Fifth round, 168th pick: Reed Blankenship (S, Middle Tennessee State), Cole Van Lanen (OL, Wisconsin), Camryn Bynum (CB, California)
Now we’re getting into the truly granular, but this is what happens when Seattle’s third-highest draft pick is this late in the game. Hitting on a fifth-round pick who isn’t a mere depth player is a rarity.
Having said all that, these three players really fit the Seahawks’ mold well. Blankenship hails from a small school but started all four years at Middle Tennessee State and had 309 total tackles, eight interceptions and 16.5 tackles for loss in 40 games. He’ll continue flying under the radar and is among the most underrated prospects in the 2021 class.
Van Lanen is an interesting case, because he hails from the venerated Wisconsin program that seems to routinely produce NFL offensive linemen.
In 2018, Van Lanen graded as Pro Football Focus‘ top-ranked offensive tackle in the country on 560 snaps. He put up another stellar 2020 campaign in limited action, but his down year in between hurt his draft stock, as did a bad, late-season showing against Iowa this last year.
Bynum is another four-year starter like Blankenship but does hail from a Power 5 program — albeit not a great one of late.

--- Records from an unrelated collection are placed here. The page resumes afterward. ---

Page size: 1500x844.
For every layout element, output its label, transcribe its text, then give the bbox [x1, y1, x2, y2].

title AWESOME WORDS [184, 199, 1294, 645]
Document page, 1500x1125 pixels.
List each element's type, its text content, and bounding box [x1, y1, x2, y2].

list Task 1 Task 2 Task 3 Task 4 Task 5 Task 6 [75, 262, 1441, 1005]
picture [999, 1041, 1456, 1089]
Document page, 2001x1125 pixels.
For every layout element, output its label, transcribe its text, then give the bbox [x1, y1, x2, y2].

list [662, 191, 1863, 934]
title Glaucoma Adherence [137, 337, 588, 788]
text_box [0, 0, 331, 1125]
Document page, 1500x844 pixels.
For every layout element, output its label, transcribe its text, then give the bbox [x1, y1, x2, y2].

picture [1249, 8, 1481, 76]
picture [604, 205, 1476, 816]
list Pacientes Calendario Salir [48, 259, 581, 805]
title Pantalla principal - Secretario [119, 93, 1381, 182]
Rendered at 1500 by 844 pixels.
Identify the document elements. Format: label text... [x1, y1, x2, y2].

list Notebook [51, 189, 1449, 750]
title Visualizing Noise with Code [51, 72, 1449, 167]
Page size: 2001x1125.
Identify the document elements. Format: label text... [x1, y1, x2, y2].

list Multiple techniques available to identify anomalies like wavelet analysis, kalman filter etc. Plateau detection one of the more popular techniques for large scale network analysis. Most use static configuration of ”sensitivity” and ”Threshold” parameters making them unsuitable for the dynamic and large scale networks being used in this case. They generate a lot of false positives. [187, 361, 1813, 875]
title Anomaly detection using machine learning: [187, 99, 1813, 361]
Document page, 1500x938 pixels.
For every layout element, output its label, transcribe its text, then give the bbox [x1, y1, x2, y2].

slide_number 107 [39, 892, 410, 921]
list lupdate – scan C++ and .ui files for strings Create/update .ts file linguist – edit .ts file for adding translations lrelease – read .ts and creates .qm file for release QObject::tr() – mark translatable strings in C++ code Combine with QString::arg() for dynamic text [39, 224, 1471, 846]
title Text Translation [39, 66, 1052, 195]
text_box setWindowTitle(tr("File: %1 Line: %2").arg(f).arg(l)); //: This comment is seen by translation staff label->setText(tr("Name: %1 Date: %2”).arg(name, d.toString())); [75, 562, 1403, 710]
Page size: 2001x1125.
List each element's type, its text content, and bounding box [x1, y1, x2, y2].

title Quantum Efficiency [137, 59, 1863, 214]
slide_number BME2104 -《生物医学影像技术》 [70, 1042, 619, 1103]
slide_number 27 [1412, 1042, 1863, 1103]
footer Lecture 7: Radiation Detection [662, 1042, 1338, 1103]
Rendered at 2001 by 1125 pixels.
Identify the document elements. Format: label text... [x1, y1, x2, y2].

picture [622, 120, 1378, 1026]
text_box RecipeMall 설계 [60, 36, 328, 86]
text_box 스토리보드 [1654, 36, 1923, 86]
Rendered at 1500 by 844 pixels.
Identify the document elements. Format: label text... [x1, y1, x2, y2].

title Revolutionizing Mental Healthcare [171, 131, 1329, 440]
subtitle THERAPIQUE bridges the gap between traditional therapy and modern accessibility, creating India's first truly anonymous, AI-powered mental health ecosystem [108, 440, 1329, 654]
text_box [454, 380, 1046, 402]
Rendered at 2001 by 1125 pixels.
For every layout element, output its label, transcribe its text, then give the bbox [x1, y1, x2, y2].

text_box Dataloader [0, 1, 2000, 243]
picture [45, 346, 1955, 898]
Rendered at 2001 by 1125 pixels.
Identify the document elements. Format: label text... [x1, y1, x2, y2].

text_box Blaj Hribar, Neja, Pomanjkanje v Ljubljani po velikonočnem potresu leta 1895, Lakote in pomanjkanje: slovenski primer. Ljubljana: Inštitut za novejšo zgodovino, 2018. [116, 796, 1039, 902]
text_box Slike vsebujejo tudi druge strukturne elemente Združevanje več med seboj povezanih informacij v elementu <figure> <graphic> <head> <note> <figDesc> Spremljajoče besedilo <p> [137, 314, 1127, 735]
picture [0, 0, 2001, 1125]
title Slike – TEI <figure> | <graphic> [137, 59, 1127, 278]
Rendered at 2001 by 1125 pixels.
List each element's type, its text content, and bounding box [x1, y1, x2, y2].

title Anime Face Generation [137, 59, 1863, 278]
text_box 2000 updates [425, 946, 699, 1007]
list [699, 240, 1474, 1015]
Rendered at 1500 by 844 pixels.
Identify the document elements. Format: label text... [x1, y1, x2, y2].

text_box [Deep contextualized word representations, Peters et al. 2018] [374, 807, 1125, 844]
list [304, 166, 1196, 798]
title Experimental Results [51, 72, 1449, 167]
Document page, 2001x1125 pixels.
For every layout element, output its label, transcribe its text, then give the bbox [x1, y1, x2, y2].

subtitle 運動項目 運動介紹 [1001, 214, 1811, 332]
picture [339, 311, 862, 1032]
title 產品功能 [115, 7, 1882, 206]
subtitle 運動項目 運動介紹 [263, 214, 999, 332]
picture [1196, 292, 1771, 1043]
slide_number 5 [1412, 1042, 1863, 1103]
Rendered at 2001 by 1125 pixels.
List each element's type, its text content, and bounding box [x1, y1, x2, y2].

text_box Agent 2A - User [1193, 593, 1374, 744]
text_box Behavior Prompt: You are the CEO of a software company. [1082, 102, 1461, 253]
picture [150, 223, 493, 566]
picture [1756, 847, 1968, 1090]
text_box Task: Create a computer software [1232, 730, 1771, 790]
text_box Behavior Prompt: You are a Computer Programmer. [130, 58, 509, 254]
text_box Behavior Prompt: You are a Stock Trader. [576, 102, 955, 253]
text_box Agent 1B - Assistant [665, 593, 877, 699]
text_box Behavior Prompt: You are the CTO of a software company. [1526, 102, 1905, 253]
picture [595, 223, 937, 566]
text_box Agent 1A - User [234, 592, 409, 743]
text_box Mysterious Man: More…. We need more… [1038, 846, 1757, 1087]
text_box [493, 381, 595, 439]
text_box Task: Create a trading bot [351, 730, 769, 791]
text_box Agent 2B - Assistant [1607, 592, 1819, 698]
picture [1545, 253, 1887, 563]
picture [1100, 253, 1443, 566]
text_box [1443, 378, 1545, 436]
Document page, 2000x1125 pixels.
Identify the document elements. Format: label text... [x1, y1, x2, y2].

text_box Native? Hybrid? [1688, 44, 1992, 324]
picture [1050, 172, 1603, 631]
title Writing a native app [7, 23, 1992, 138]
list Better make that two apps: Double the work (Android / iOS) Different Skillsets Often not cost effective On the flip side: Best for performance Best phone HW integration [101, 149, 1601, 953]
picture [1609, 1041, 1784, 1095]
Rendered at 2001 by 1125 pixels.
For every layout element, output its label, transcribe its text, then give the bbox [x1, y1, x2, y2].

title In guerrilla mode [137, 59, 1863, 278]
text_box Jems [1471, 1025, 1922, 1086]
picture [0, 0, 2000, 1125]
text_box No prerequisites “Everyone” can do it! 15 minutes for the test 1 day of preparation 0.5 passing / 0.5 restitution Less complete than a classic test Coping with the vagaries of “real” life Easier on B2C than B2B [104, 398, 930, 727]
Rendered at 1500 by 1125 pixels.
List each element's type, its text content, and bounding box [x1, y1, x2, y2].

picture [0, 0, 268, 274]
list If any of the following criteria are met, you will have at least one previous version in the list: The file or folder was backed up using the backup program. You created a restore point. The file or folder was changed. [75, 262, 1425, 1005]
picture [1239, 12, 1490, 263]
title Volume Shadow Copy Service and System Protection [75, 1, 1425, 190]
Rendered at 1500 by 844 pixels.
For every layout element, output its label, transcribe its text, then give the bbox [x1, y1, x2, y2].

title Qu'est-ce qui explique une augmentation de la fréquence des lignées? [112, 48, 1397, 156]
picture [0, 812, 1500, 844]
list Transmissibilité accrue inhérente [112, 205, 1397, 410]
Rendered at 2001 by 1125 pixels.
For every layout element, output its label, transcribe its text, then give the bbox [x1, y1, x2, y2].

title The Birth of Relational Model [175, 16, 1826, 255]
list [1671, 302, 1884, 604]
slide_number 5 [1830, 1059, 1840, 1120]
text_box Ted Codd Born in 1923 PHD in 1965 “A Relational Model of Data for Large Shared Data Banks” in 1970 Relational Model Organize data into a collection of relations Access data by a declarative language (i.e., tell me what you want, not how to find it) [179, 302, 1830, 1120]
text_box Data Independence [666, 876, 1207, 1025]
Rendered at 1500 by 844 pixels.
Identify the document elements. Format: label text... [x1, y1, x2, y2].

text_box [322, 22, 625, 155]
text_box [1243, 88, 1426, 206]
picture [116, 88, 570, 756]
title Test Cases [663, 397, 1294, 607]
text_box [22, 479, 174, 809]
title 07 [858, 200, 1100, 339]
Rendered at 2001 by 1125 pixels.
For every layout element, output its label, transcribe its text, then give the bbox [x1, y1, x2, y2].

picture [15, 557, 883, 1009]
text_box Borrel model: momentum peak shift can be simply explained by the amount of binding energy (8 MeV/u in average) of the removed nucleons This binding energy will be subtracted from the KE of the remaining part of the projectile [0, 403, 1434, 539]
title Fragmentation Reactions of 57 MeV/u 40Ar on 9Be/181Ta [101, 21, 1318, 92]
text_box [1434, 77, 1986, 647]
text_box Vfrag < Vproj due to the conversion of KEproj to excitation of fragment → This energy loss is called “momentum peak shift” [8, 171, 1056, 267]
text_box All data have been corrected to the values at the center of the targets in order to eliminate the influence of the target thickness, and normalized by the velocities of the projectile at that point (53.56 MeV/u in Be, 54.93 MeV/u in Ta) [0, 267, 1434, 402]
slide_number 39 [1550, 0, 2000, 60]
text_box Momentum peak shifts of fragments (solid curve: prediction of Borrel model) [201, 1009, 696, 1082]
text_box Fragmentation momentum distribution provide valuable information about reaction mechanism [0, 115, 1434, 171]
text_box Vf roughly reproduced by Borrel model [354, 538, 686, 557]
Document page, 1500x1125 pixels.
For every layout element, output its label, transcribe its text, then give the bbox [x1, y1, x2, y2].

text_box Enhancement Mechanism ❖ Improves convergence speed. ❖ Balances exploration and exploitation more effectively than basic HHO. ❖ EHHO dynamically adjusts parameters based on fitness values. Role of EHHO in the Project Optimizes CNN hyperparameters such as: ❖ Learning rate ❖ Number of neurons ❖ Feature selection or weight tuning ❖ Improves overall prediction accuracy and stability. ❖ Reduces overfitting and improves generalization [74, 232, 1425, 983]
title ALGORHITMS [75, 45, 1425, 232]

The Golden Bears of California were a .500 team in Bynum’s time there, but he was a constant rock at cornerback and didn’t miss a single game.
Seattle Seahawks draft picks: Ideal 2021 NFL Draft mock scenario
- Second round: Tyson Campbell, cornerback, Georgia
- Fourth round: Tedarrell Slaton, defensive tackle, Florida
- Fifth round: Cole Van Lanen, offensive lineman, Wisconsin
As long as the Seahawks can get a high-upside cornerback like Campbell in Round 2, they probably won’t feel the need to address their secondary as much with unproven rookies. Granted, that could change if they make the tough cap decision to release Quandre Diggs at safety, which would save them over $6 million in space, per Over the Cap.
Slaton doesn’t jump out as a dire need, yet he’s the type of developmental prospect strong player development programs like Seattle should covet.
Poona Ford is a restricted free agent, and should command a decent payday since he ranked 15th among PFF interior defenders last season. Seattle would have to match any contract bid another team makes in order to retain Ford.
Finally, Van Lanen is a good bet so late in the draft to at least make the roster and provide depth up front as a means of protecting superstar quarterback Russell Wilson. Van Lanen is a left tackle by trade, but could slide inside given that he’s more suited in the running game at the pro level than handling some of the elite pass-rushers off the edge.